Orr believed there was a market for well-crafted images of wildlife, natural landscapes and other outdoor themes.

Mike Meyer and Orr soon co-founded Painted Sky Designs, creating a mutually beneficial partnership. Meyer and his wife, Renee, were both skilled artists. Orr, who later retired from the business, had retail experience that brought useful industry insight to the table.

“(The business) took off so fast,” Meyer said. “Before I knew it, that’s what I was doing full time.”

A new generation is making its mark.

Pins, Renee Meyer’s son, was in high school when Painted Sky Designs was founded. He majored in marketing and business at University of Dubuque, obtaining an education that prepared him for his role with the family business. Today, he is in charge of processing orders, making sure they are getting out on time, scheduling truck freight, forecasting sales and more.

Dietzel joined Painted Sky Designs a few months ago. She noted that her mother, Renee, recently stepped away from day-to-day operations at the business, creating a void that Dietzel is attempting to fill.

Prior to joining the family business, Dietzel served as the vice president of workforce solutions for Greater Dubuque Development Corp. She said that job gave her the courage to “take the leap” and join the family business.

“(At GDDC,) I was able to see inside the operations of so many businesses, to see how they function and what makes them effective,” Dietzel said. “For me, this was really an opportunity to work on the other side of the table.”


The family members’ chemistry is a key to moving the business forward.

Each new product begins with a brainstorming session, as the family members discuss what customers are looking for and how they can meet the need.

From there, Meyer draws the design. He often creates images of flora, birds and other wildlife, a focus that reflects his love for the outdoors. The company’s products also incorporate regional collections focused on the Western and Northwoods areas.

It’s a meticulous process, he explained.

“I will often draw five different designs (before determining a favorite),” he said. “I try to gather as much input and feedback as I can.”

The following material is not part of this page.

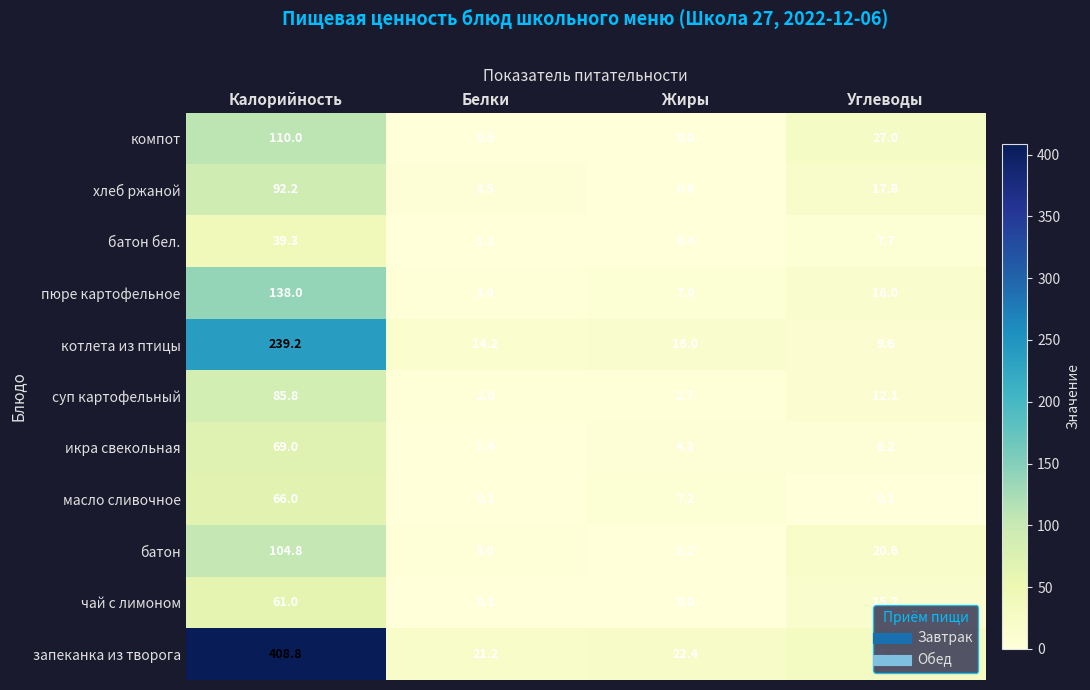

What is the greatest value displayed?

408.8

Using digital software, Meyer’s drawings are rendered onto a computer and sent to a manufacturing company that has partnered with Painted Sky Designs since its inception.

Artisans sculpt the image with clay, create a mold, then cast the design with iron or aluminum. The furniture then is sealed with a bronze coat.

Each step is carried out with strict attention to detail, according to Dietzel.

“We don’t sell the lowest-priced furniture, but we sell extremely high quality,” she said.

Painted Sky Designs partners with Peosta Warehousing, an arrangement that allows it to store large volumes of furniture and distribute to clients in a timely fashion.

A pair of other local retail partners also are giving the company a boost. Painted Sky products can be purchased at Wagner Nursery in Asbury, Iowa, All Seasons Heating and Cooling in Dubuque, and Aspen Ridge Home and Garden, Mineral Point, Wis.

The company also will diversify its products. It recently obtained the necessary licenses to create furniture products bearing the University of Iowa, Iowa State University, Nebraska University and University of Texas logos. It is looking into obtaining similar permissions for other universities.

With changes coming quickly, the business’ leaders take comfort in the close, familial ties at its foundation.

“If there is any kind of issue, we are able to work through it,” Pins said. “Our meetings are usually around a kitchen or dining room table.”

Dietzel, Pins, Mike Meyer and Renee Meyer make up the business’ staff.

Mike Meyer said he doesn’t plan to retire from the family business any time soon, an important factor given the essential role that his artwork plays.

He views his work as a passion and an outlet for creativity, rather than a way to pay the bills.

“This isn’t work,” he said. “It’s something I absolutely love to do.”